EXERCISE PROMPT - Find every line in the items below that contains the string "right", matching case exactly, and copy each of those lines in full.

::: EXERCISE INPUT :::

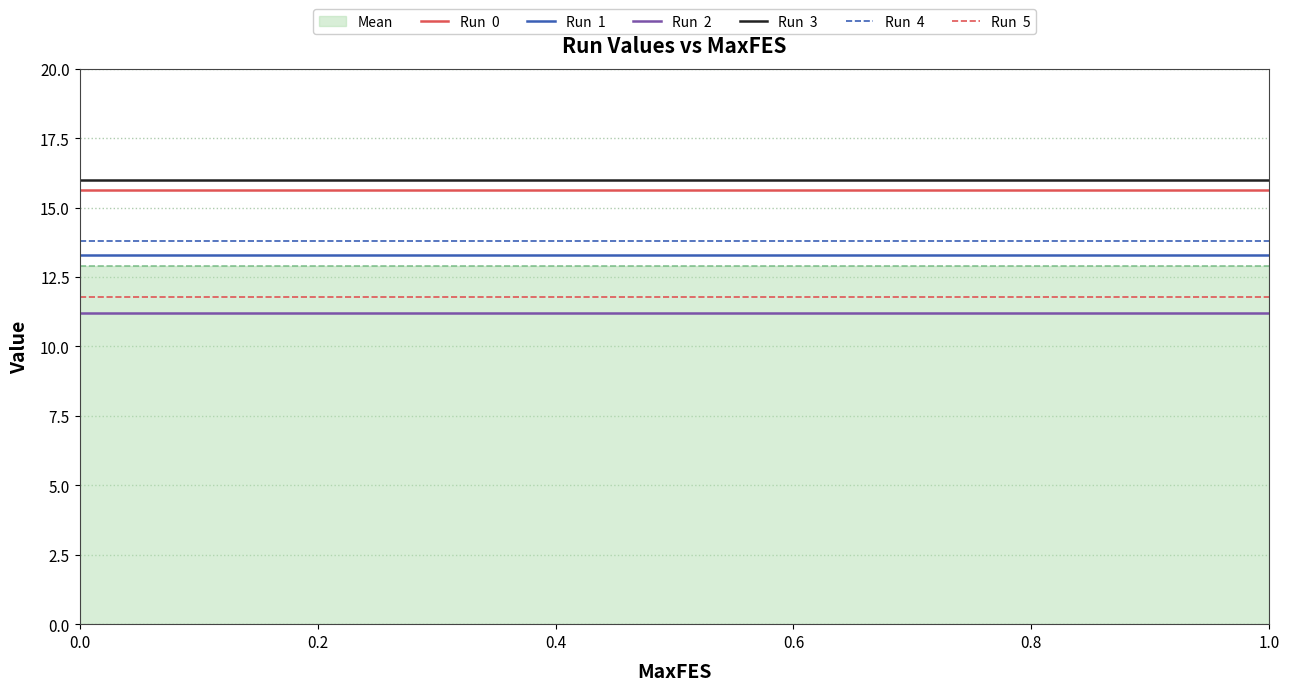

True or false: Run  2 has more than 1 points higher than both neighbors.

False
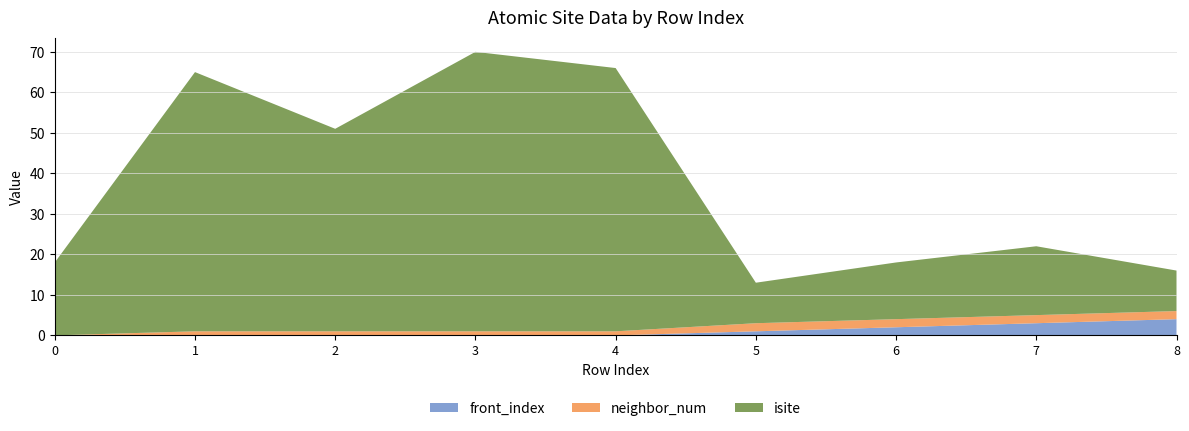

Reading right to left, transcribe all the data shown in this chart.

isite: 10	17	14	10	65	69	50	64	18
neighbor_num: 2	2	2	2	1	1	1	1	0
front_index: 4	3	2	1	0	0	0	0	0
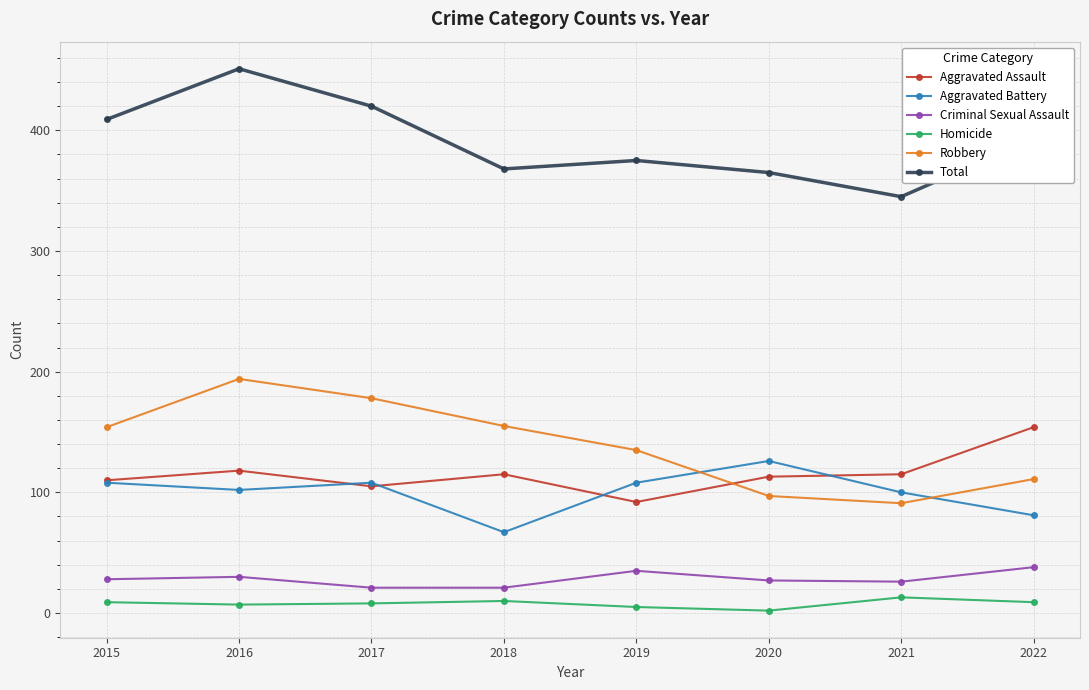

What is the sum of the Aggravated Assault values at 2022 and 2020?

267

:::

RESULT OF THIS EXERCISE -
Reading right to left, transcribe all the data shown in this chart.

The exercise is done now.